Virtual Private Gateway (VGW) => AWS Side
- VPN concentrator on the AWS side of the VPN connection
- VGW is created and attached to the VPC from which you want to create the Site-to-Site VPN connection
- Possibility to customize the ASN (Autonomous System Number)
Customer Gateway (CGW) => On Premises side
- Software application or physical device on customer side of the VPN connection
- Reference for CGW
Nat Device
- If it’s behind a NAT device that’s enabled for NAT traversal (NAT-T), use the public IP address of the NAT device

Customer Gateway Device (On-premises)
- What IP address to use?
- Public Internet-routable IP address for your Customer Gateway device
- If it’s behind a NAT device that’s enabled for NAT traversal (NAT-T), use the public IP address of the NAT device
Important step: enable Route Propagation for the Virtual Private Gateway in the route table that is associated with your subnets
If you need to ping your EC2 instances from on-premises, make sure you add the ICMP protocol on the inbound of your security groups

Provide secure communication between multiple sites, if you have multiple VPN connections
Low-cost hub-and-spoke model for primary or secondary network connectivity between different locations (VPN only)
It’s a VPN connection so it goes over the public Internet
To set it up, connect multiple VPN connections on the same VGW, setup dynamic routing and configure route tables

Connect from your computer using OpenVPN to your private network in AWS and on-premises
Allow you to connect to your EC2 instances over a private IP (just as if you were in the private VPC network)
Goes over public Internet

Active Directory Authentication
- Authenticate against Microsoft Active Directory (User-Based)
- AWS Managed Microsoft AD or on-premises AD through AD Connector
- Supports MFA
Mutual Authentication
- Use certificates to perform the authentication (Certificate-Based)
- Must upload the server certificate to AWS Certificate Manager
- One client certificate for each user (recommended)
Single Sign-On (supports IAM Identity Center / AWS SSO)
- Authenticate against SAML 2.0-based identity providers (User-based)
- Establish trust relationship between AWS and the identity provider
- Only one identity provider at a time

Privately connect two VPCs using AWS’ Global internal network
Make them behave as if they were in the same network
Must not have overlapping CIDRs
Uses only private IPs
VPC Peering connection is NOT transitive (must be established for each VPC that need to communicate with one another)
You must update route tables in each VPC’s subnets to ensure EC2 instances can communicate with each other
Route table has to be updated with VPC Peering ID

You can create VPC Peering connection between VPCs in different AWS accounts/regions
You can reference a security group in a peered VPC (works cross accounts – same region)

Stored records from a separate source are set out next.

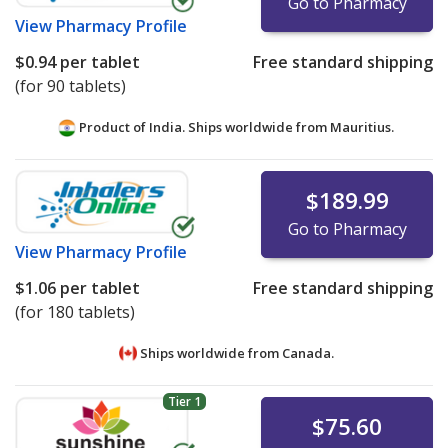
Go to Pharmacy
View
Pharmacy Profile
$0.94
per tablet
Free standard shipping
(for 90 tablets)
Product of India. Ships worldwide from
Mauritius.
$189.99
Go to Pharmacy
View
Pharmacy Profile
$1.06
per tablet
Free standard shipping
(for 180 tablets)
Ships worldwide from
Canada.
Tier 1
$75.60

DNS Resolution (enableDnsSupport)
- Decides if DNS resolution from Route 53 Resolver server is supported for the VPC
- True (default): it queries the Amazon Provider DNS Server at 169.254.169.253 or the reserved IP address at the base of the VPC IPv4 network range plus two (.2)

If you use custom DNS domain names in a Private Hosted Zone in Route 53, you must set both these attributes (enableDnsSupport & enableDnsHostname) to true.